Critique de Sur la route, d’Anne Voutey, vu le 17 juillet 2018 au Théâtre du Petit Chien
Avec Mata Gabin, Aya Cissoko, Nadège Beausson-Diagne, Manda Touré, Rachel Khan, dans une mise en scène de Anne Voutey et Karima Gherdaoui
C’est d’abord le nom d’Aïssa Maiga qui a attiré mon regard sur le spectacle. Son actualité littéraire avec Noire n’est pas mon métier m’a beaucoup intéressée ces derniers temps et j’étais curieuse de la découvrir sur scène. Quelle ne fut pas ma surprise, au moment où je préparais cet article, de découvrir que le programme du OFF n’annonçait pas la même distribution que le site internet. Quelle histoire est à l’origine de ce changement de distribution, je n’en sais rien, et si je suis déçue, je n’annule pas la réservation pour autant : le sujet m’intéresse, et je reste heureuse de retrouver Mata Gabin, découverte dans la mise en scène de Dans la solitude des champs de coton de Berling cette année…
Tout part d’un fait divers : en 2015, aux États-Unis, une jeune femme noire est tuée par un policier alors qu’elle se rendait à son travail. C’est parce qu’elle a repéré sa voiture derrière elle qu’elle a changé de file, oubliant d’utiliser son clignotant récemment réparé. Cette erreur lui coûtera la vie : d’abord interrogée par le policier, elle ne baissera ni la tête ni la voix et excitera ainsi les réflexes racistes de cet homme qui ne demandait qu’une incartade supplémentaire pour se déchaîner.
Mais cet événement n’est qu’un prétexte, et ne constitue en réalité que les dernières minutes du spectacle. La pièce a préféré montrer la vie de cette femme, mettre en exergue sa féminité, ses projets, ses désirs. C’est un beau pari, mais le texte n’aurait pas souffert à mon avis d’un peu plus de matière pour le nourrir : c’est encore un peu cliché de ne montrer que la femme amoureuse et la femme travailleuse.
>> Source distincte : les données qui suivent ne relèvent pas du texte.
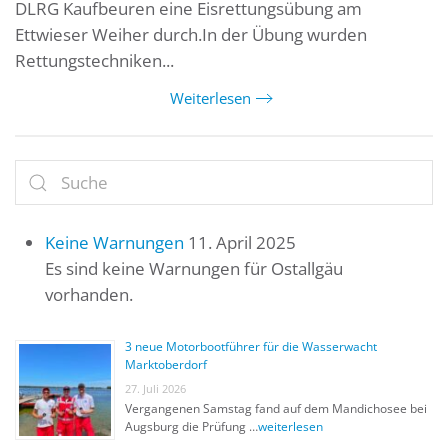
DLRG Kaufbeuren eine Eisrettungsübung am
Ettwieser Weiher durch.In der Übung wurden
Rettungstechniken...
Weiterlesen
Keine Warnungen
11. April 2025
Es sind keine Warnungen für Ostallgäu
vorhanden.
3 neue Motorbootführer für die Wasserwacht
Marktoberdorf
27. Juli 2026
Vergangenen Samstag fand auf dem Mandichosee bei
Augsburg die Prüfung …
weiterlesen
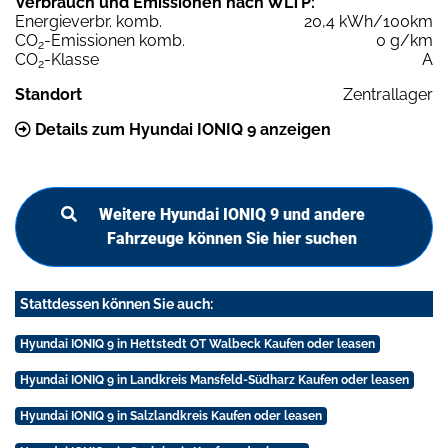
Verbrauch und Emissionen nach WLTP:
Energieverbr. komb.
20,4 kWh/100km
CO
-Emissionen komb.
0 g/km
2
CO
-Klasse
A
2
Standort
Zentrallager
Details zum Hyundai IONIQ 9 anzeigen
Weitere Hyundai IONIQ 9 und andere
Fahrzeuge können Sie hier suchen
Stattdessen können Sie auch:
Hyundai IONIQ 9 in Hettstedt OT Walbeck Kaufen oder leasen
Hyundai IONIQ 9 in Landkreis Mansfeld-Südharz Kaufen oder leasen
Hyundai IONIQ 9 in Salzlandkreis Kaufen oder leasen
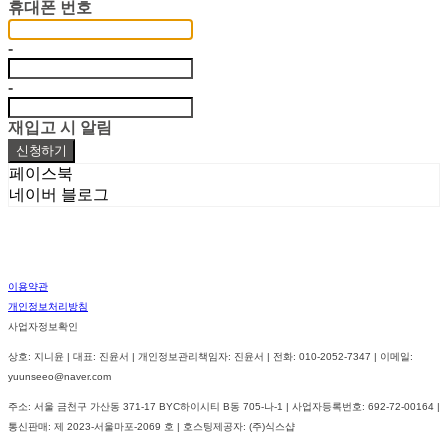
휴대폰 번호
-
-
재입고 시 알림
신청하기
페이스북
네이버 블로그
이용약관
개인정보처리방침
사업자정보확인
상호: 지니윤 | 대표: 진윤서 | 개인정보관리책임자: 진윤서 | 전화: 010-2052-7347 | 이메일:
yuunseeo@naver.com
주소: 서울 금천구 가산동 371-17 BYC하이시티 B동 705-나-1 | 사업자등록번호:
692-72-00164
|
통신판매:
제 2023-서울마포-2069 호
| 호스팅제공자: (주)식스샵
Sur les cinq comédiennes présentes dans la distribution, seules trois sont sur scène. Ce soir-là, Mata Gabin, Manda Touré et Rachel Khan incarnaient les différentes facettes de ce personnage. Et elles étaient superbes. C’est grâce à elles que, malgré un texte parfois un peu faible, on prend plaisir à suivre la journée de cette femme. Chaque détail, aussi infime soit-il, est magnifié par leur présence. Ainsi le choix de la robe pour la première journée de travail fait l’objet d’une réflexion intense et, une fois déterminée, on prend autant de plaisir qu’elles à les admirer, un véritable sourire de bonheur étalé sur leur visage.
On sent qu’elles partagent jusqu’au bout des ongles l’intensité de la dernière journée de ce personnage. J’ai eu du mal à détacher mon regard de Mata Gabin, qui occupe toute la scène de sa présence irradiante, et dont la diction me fascine : elle a une manière de slamer son texte très agréable à l’oreille. S’ajoute à cela sa grande beauté – mais les trois comédiennes possédaient cet atout – qui permet d’élever le personnage du commun des mortels vers personnage de théâtre, ici, maintenant.
Le commun du quotidien est comme transcendé par des comédiennes portées par la nécessité de dire.